I thank the hon. Gentleman for that enlightening quote. He can choose to describe himself how he likes.
It is strange that the Home Office, while trying to stay within Europol, has created ambiguity about the relationship with Europol by, for example, not opting in to other measures. I want the Government to have flexibility on these things so that they can take many of the other Europol measures and not be bound too tightly by the exact details of a vote here. It will make it very strange. As the Home Affairs Committee highlighted, that runs contrary to the logic of the Government’s stated policy.
We get huge benefits from the European arrest warrant. The Association of Chief Police Officers—it nears the end of its career but it continues for now at least to speak for senior police officers—has highlighted that relying on alternative arrangements to the European arrest warrant
“would result in fewer extraditions, longer delays, higher costs, more offenders evading justice and increased risk to public safety.”
That is what has to be set against the allergy that many have to this issue.
Keir Starmer, former Director of Public Prosecutions, said that failure to opt in could lead to an
“uncertain, cumbersome and fragmented approach, which is likely to have a damaging impact on the prosecution of crime in England and Wales.
That is what has to be addressed by those who want us just to leave the EAW. I am glad that Ministers have taken a sensible line on this. We need to reform the European arrest warrant, but we are better off for having it. For example, the Government’s Command Paper highlights that an extradition now takes on average three months, whereas it takes about 10 months for countries that are not covered by the EAW. That is a substantial change, and some people would not be extradited at all. Those who want to go back to the old framework would slow down the process of justice in some cases and stop it in others.
Of course, we need to make some changes to the EAW, and I pay tribute to the principled stance taken by the hon. Member for Esher and Walton (Mr Raab), who I do not think is allergic to this. He has some detailed, thought-through concerns about a number of aspects, and I hope we will hear thoughtful comments from him later.
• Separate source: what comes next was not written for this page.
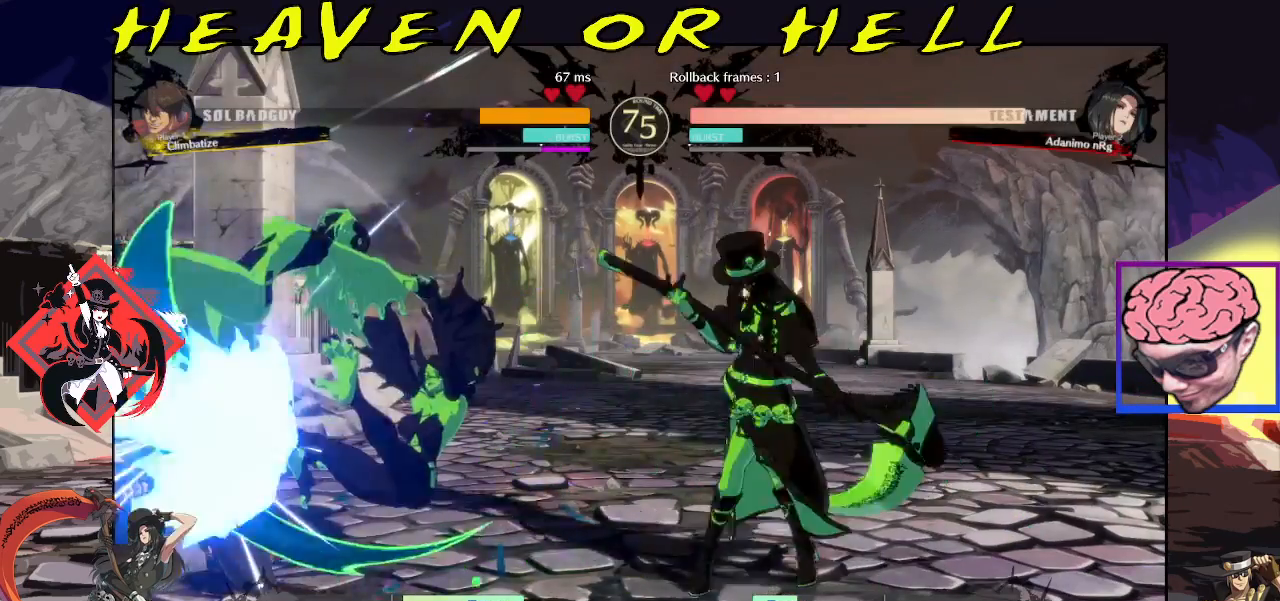
{"buttons": [], "left_stick": "up-left", "events": [[50, "left_stick", "left"], [433, "left_stick", "up-left"]]}
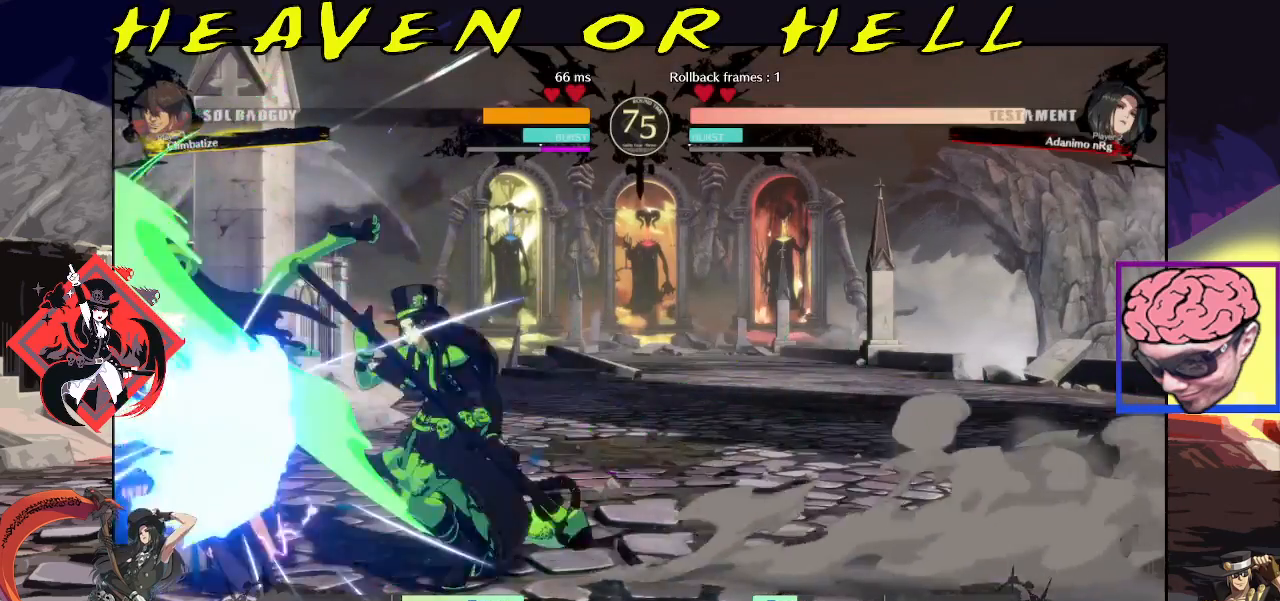
{"buttons": [], "left_stick": "right", "events": [[150, "left_stick", "center"], [483, "left_stick", "right"]]}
Changes have been made. For example, the Anti-social Behaviour, Crime and Policing Act 2014 made some changes to extradition to ensure that our courts can take greater account of these matters, and the judge will have to consider the seriousness of the offence and the likely sentence. Changes are also happening within Europe to try to make the situation better and to deal with cases where people might face a long period of pre-trial detention. Many of our Members of the European Parliament have been working on this. In particular, Sarah Ludford—Baroness Ludford—has been successful in securing a majority in the European Parliament for a package of EU-wide reforms of the European arrest warrant. These recommendations are important. They propose the inclusion of an EU-wide human rights safeguard clause preventing miscarriages of justice, and measures to improve standards of detention, specifically pre-trial detention. I hope that the European Commission and this Government will make sure that these reforms happen by coming up with proposals to enact them that we then get into law.
If we want to benefit from these tools and change them so that they work for Britain, we obviously have to be there at the table leading the negotiations. If we walk out, we give up on any chance of doing that, leaving our citizens vulnerable at home or when they go holidaying or working in Europe. Crime crosses borders and so must we. That means co-operation, information exchange, and justice systems that match our own high standards. We should opt in to these measures and make sure that we do not accidentally walk out, because that is the key to achieving this effectively and efficiently. I hope that the Home Secretary and the Lord Chancellor will successfully conclude these negotiations, and that my fears of our sleepwalking out of them do not come to pass, because that is the best thing for Britain.